# [What the exercise asks]
Extract, word for word, the part of the home theater thread starting with "It's all in" and going on through "feet) is left.".

# [Page text]
-- -- --
It's all in Dutch, so if you need some translating just let me know, and dimensions are in meter (metric) but this is my design to plan where speakers, beamer and seating will be positioned.


----------



## 95silverstallion

HTip said:


> Good one and you're probably right. The dimensions of the bare room are 13.3' by 18.1'. Ceiling height is 7.2'. But after (acoustic) treatment the current dimensions are a bit smaller , 13' by 17'. I lowered the ceiling so al that is left is just under 7 feet. With the riser even less room (6.3 feet) is left.
> 
> So in summary
> bare room: l*w*h = 18.1 * 13.3 * 7.2 feet
> finished room: l*w*h = 17 * 13 * 6.3 feet


Thanks for the info. I was curious because my room will end up really close dimension wise and I was just trying to get an idea of how stuff will fit. I plan to use real theater seating as well.

My room will end up around 17' x14' with a ceiling height of just under 8'.


----------



## 95silverstallion

How far apart are you 2 rows of seating...like how far is it from the back edge of the front row to the front edge of the back row?


----------



## HTip

95silverstallion said:


> Thanks for the info. I was curious because my room will end up really close dimension wise and I was just trying to get an idea of how stuff will fit. I plan to use real theater seating as well.
> 
> My room will end up around 17' x14' with a ceiling height of just under 8'.
-- -- --
# [Data section]
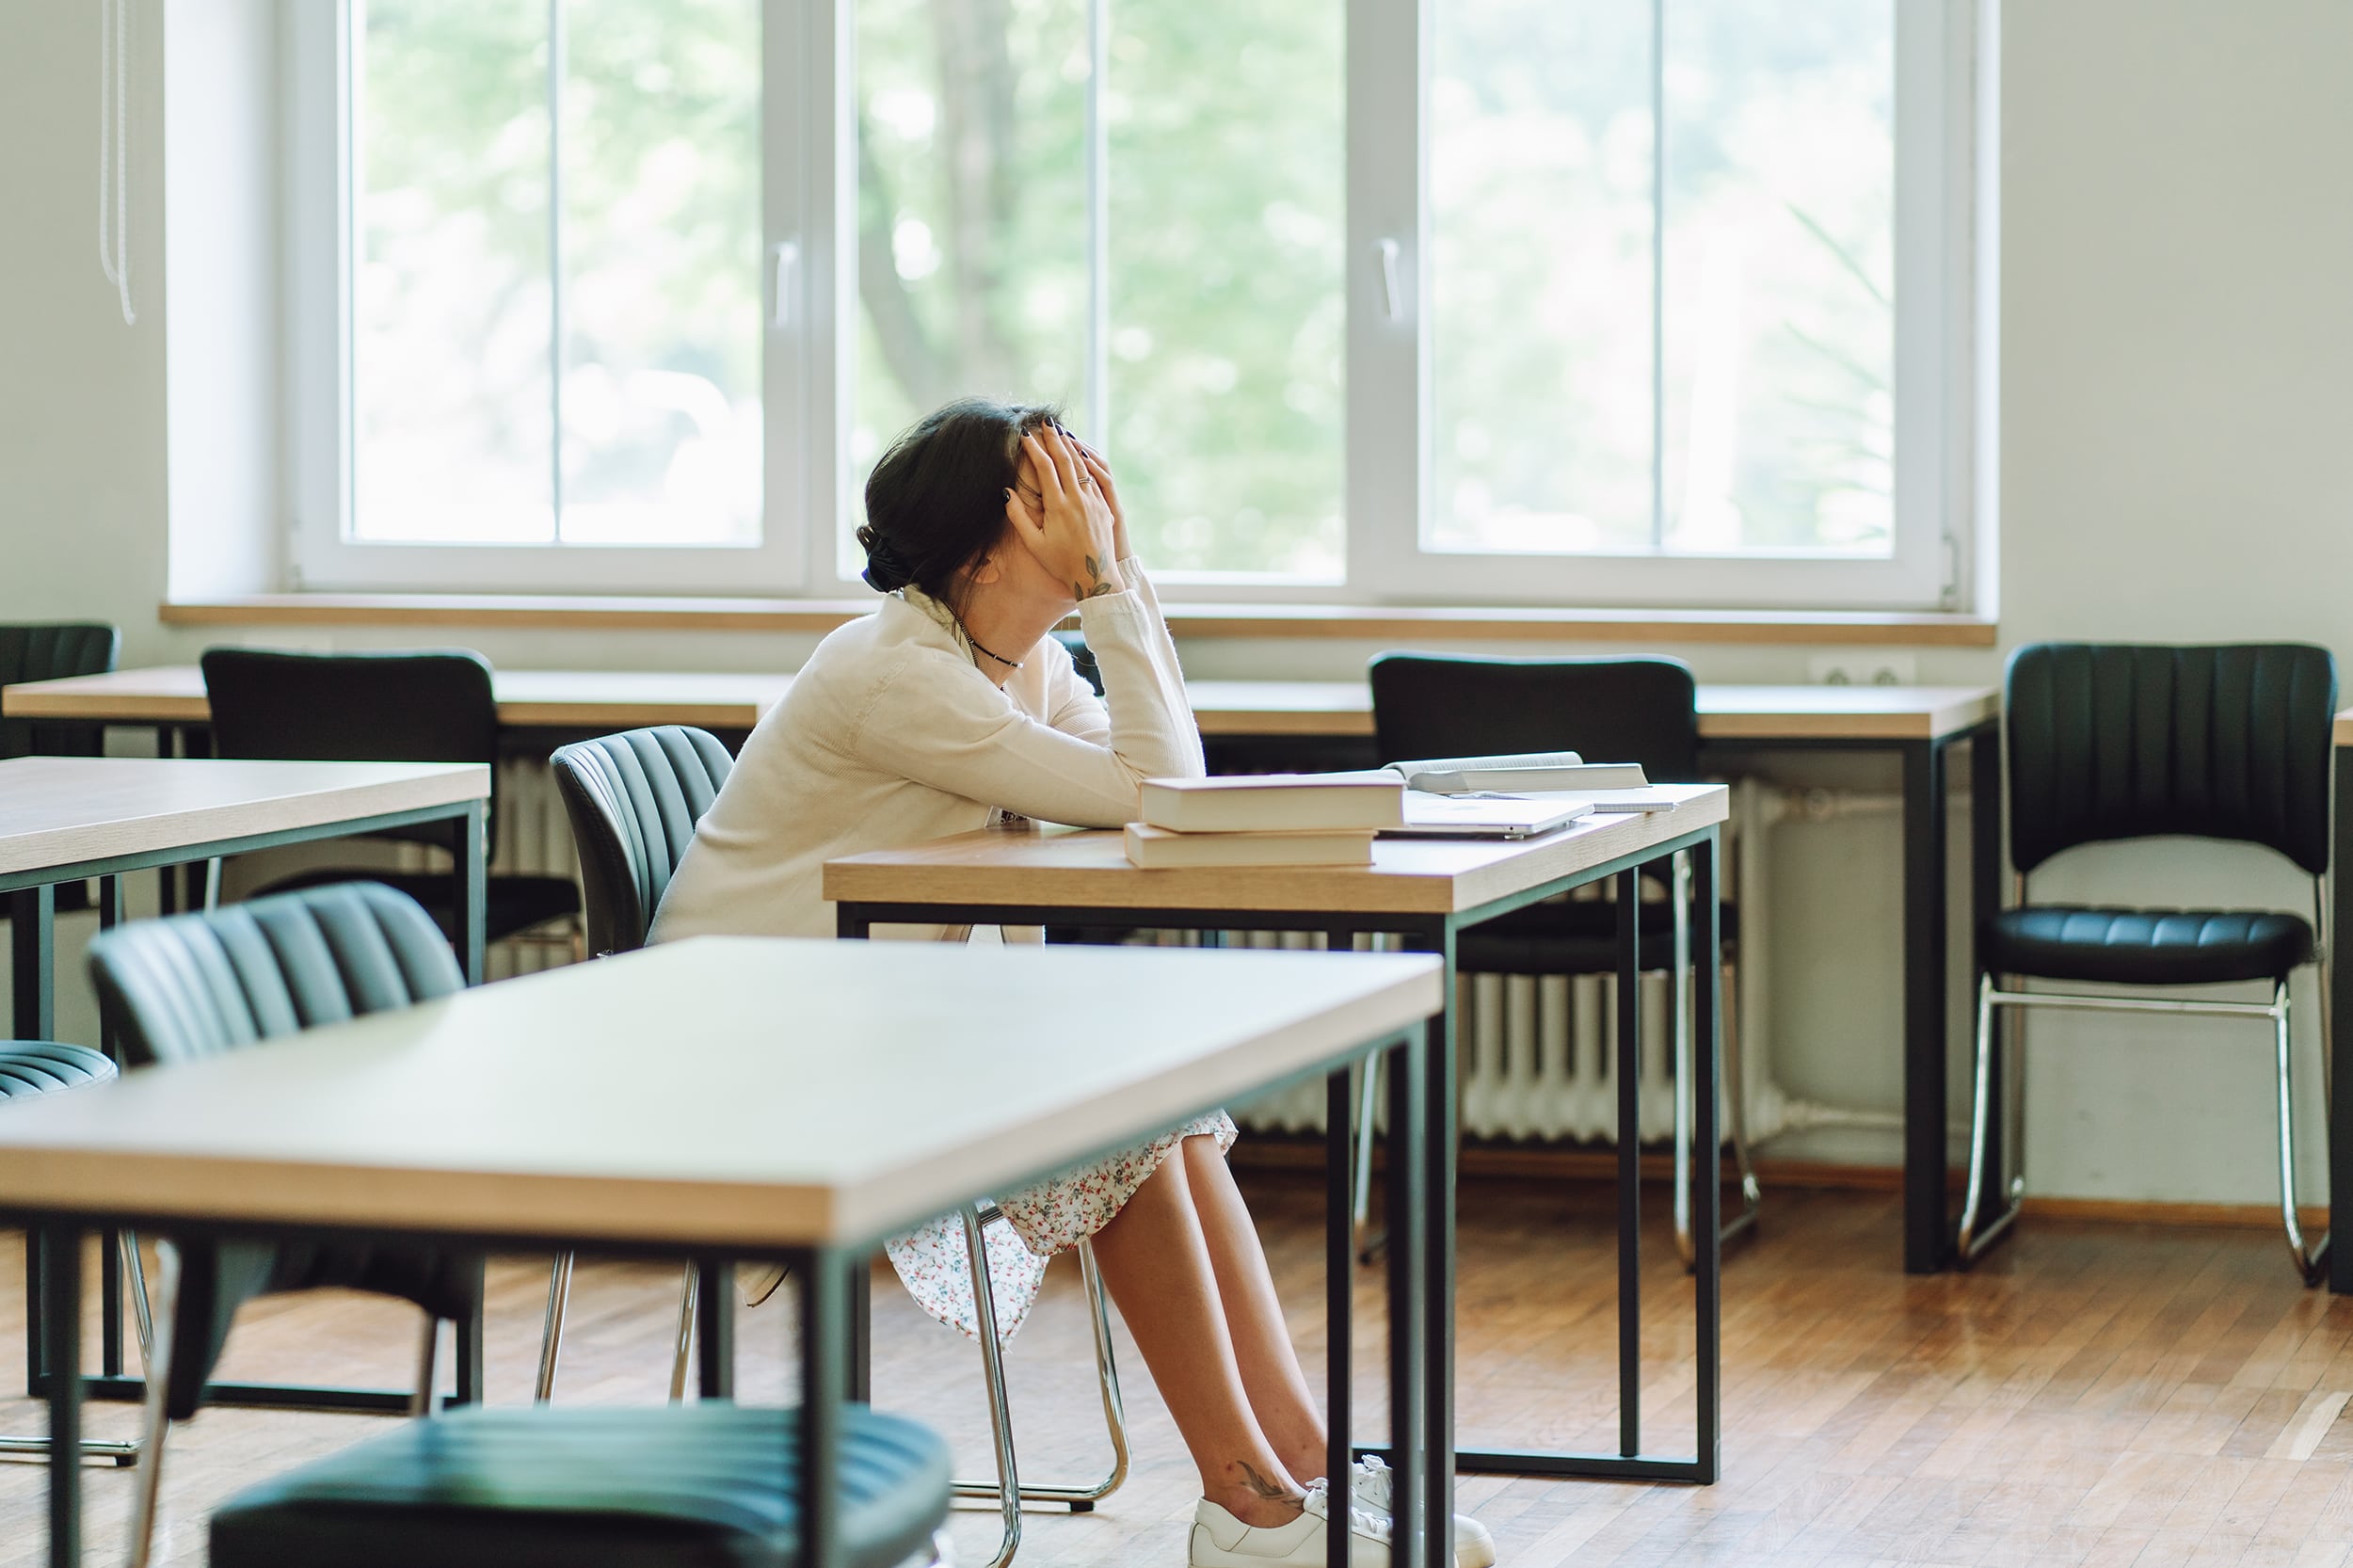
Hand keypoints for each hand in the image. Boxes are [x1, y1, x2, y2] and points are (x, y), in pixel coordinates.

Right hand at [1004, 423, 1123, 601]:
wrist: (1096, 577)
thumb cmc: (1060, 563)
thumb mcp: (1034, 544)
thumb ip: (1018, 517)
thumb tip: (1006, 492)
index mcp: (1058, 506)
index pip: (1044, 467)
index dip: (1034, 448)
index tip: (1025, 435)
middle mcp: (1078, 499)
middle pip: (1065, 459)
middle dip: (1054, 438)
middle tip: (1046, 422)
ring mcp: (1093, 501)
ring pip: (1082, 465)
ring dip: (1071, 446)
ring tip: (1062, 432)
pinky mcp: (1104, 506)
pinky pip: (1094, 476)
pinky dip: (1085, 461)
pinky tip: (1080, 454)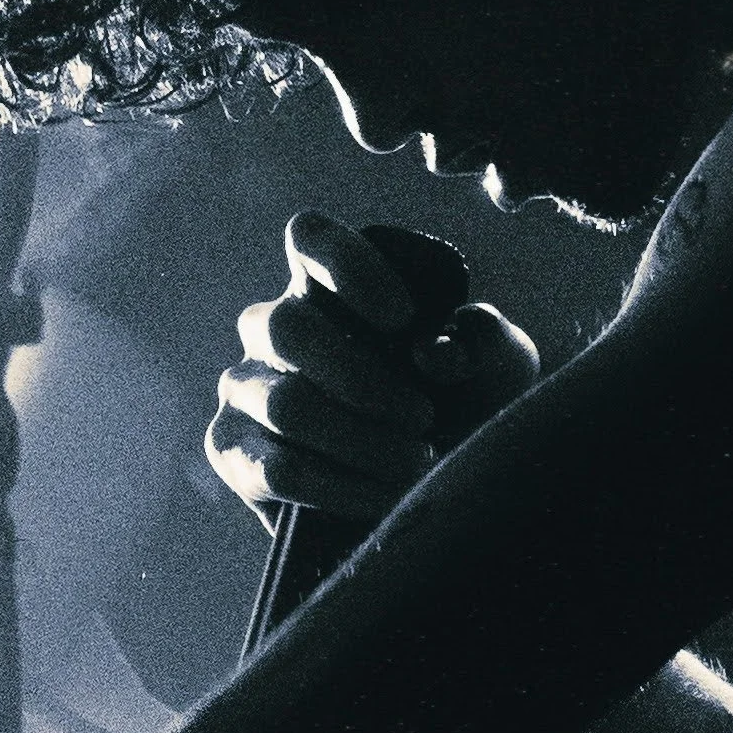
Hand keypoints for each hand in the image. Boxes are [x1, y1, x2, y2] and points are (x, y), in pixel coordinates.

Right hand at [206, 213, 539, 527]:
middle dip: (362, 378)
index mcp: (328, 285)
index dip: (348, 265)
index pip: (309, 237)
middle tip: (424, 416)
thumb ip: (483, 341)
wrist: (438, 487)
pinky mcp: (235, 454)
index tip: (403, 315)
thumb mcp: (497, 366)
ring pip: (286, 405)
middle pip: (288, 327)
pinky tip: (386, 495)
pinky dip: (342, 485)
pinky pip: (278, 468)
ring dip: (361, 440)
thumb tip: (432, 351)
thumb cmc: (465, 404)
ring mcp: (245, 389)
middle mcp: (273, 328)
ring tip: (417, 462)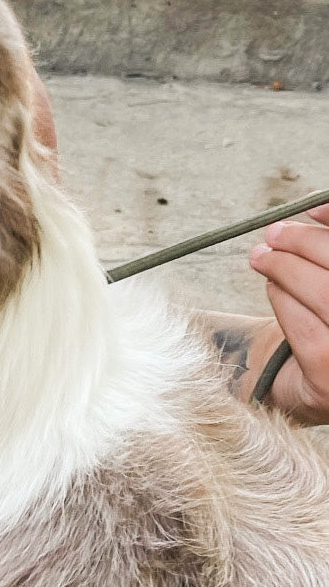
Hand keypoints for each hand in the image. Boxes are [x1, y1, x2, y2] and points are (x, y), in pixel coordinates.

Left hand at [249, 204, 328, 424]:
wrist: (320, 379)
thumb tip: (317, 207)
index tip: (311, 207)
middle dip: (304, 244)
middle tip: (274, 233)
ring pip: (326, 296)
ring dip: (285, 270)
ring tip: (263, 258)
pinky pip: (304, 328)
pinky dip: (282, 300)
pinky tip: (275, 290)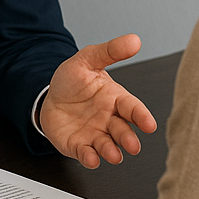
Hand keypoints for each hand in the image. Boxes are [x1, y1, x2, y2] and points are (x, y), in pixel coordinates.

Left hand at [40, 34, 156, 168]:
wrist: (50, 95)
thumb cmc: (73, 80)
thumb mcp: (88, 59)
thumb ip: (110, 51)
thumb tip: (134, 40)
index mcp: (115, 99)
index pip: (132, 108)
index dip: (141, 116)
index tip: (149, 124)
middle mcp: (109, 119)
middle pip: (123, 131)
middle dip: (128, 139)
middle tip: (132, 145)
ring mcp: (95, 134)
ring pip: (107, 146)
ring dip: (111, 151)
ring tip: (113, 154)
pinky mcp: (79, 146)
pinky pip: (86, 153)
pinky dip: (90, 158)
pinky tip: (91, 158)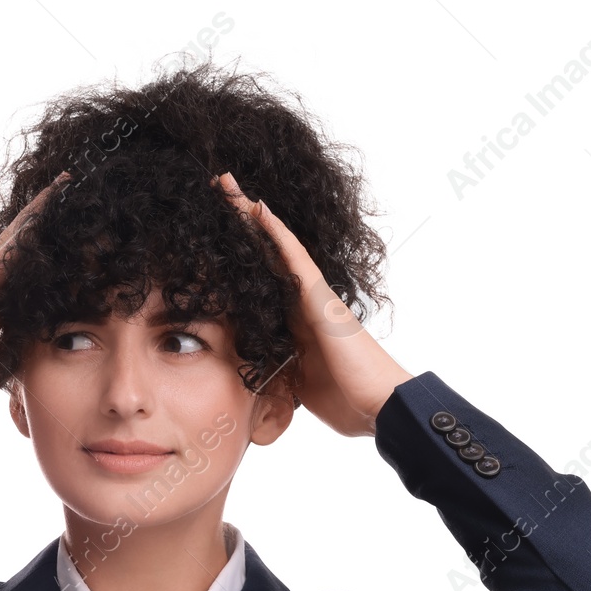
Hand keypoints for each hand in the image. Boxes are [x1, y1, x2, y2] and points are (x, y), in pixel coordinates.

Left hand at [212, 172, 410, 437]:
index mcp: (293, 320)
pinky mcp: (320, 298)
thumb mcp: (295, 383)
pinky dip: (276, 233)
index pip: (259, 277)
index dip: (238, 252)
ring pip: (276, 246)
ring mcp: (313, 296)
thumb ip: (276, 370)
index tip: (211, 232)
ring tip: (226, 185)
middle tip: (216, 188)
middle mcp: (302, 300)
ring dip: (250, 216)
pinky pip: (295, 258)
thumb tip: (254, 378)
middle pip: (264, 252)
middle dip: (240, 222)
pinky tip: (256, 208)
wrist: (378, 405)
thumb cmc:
-- -- --
# [Exercise result]
It's all in Dutch, so if you need some translating just let me know, and dimensions are in meter (metric) but this is my design to plan where speakers, beamer and seating will be positioned.


----------



## 95silverstallion

HTip said:


> Good one and you're probably right. The dimensions of the bare room are 13.3' by 18.1'. Ceiling height is 7.2'. But after (acoustic) treatment the current dimensions are a bit smaller , 13' by 17'. I lowered the ceiling so al that is left is just under 7 feet. With the riser even less room (6.3 feet) is left.